◆ CONSIGNE A:
Combien de lignes des enregistrements contiennent la chaîne « WSPP » ? Donnez uniquement le nombre.

Nicolas D., 46 ans, a décidé de s’installer en Russie, dans la ville de Kazan. Cet ancien policier qui a servi à Paris, dans la région parisienne et en Normandie, ne supportait plus son métier qu’il avait pourtant embrassé par passion et pour défendre les valeurs de la France.
Déçu de voir l’évolution de la France et le désastre de la situation du métier de policier, Nicolas D. a décidé d’ouvrir une boulangerie en Russie avec Étienne, qui a vendu sa boulangerie car il coulait sous les taxes et les impôts en France. Dans un entretien, l’ancien policier devenu boulanger nous explique ses raisons et son installation en Russie comme entrepreneur.
LVdlR : Quand et comment avez-vous eu vos premiers contacts avec la Russie ?
Nicolas D. : Le contact a été tout d’abord interne …mon arrière grand-père étant venu de Russie en 1906. Je pense que certains gènes restent et la Russie m’a toujours attiré, la musique me donnant la chair de poule lorsque je l’entendais. Puis je me suis de plus en plus demandé si les horreurs qu’on me racontait depuis mon enfance sur la Russie étaient vraies, si la bête immonde russe était si immonde que ça. J’ai trouvé ces réponses en y allant en 2008 et de plus en plus à chaque fois. J’ai découvert que depuis quarante-six ans je n’avais entendu que des mensonges, des contre-vérités, des ignominies … Que le peuple russe est en fait l’inverse de ce qu’on avait pu me (nous) faire croire.
Pourquoi avez-vous lâché la France pour la Russie ? Pourtant, vous aviez un métier solide ! Policier était pour vous une passion !

◆ DOCUMENTS SOURCES:
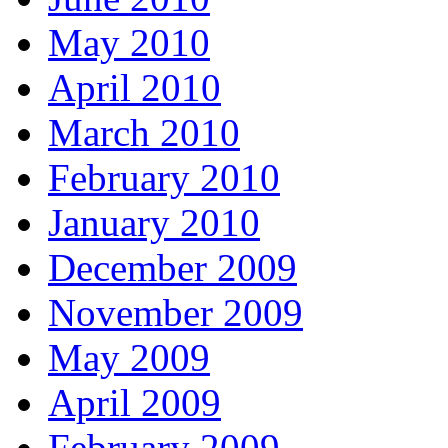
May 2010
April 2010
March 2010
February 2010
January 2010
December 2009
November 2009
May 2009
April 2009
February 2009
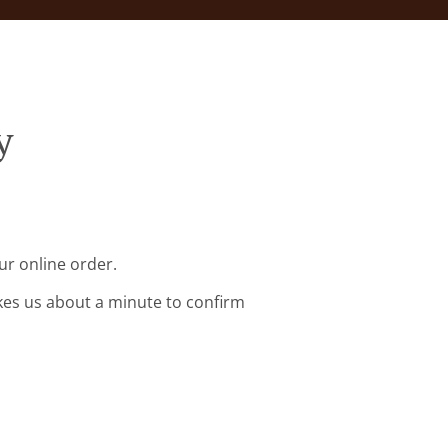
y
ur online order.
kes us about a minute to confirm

---

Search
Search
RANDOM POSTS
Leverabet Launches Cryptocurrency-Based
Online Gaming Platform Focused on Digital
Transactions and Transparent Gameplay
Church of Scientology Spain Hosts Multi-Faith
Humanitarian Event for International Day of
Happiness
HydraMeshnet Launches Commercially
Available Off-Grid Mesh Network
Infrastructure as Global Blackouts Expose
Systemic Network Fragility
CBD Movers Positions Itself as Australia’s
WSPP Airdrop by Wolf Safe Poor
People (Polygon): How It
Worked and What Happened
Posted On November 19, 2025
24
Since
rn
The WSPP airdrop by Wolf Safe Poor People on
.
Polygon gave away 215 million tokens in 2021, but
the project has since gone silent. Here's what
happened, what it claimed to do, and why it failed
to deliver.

◆ CONSIGNE B:
Recopiez mot pour mot le passage de l'entretien qui commence par « Déçu de voir » et se poursuit jusqu'à « Russie comme entrepreneur. ».

◆ RÉSULTAT ATTENDU A:
2

◆ RÉSULTAT ATTENDU B:
Déçu de voir l’évolution de la France et le désastre de la situation du métier de policier, Nicolas D. a décidé d’ouvrir une boulangerie en Russie avec Étienne, qui a vendu sa boulangerie car il coulait sous les taxes et les impôts en France. Dans un entretien, l’ancien policier devenu boulanger nous explique ses raisons et son installation en Russie comme entrepreneur.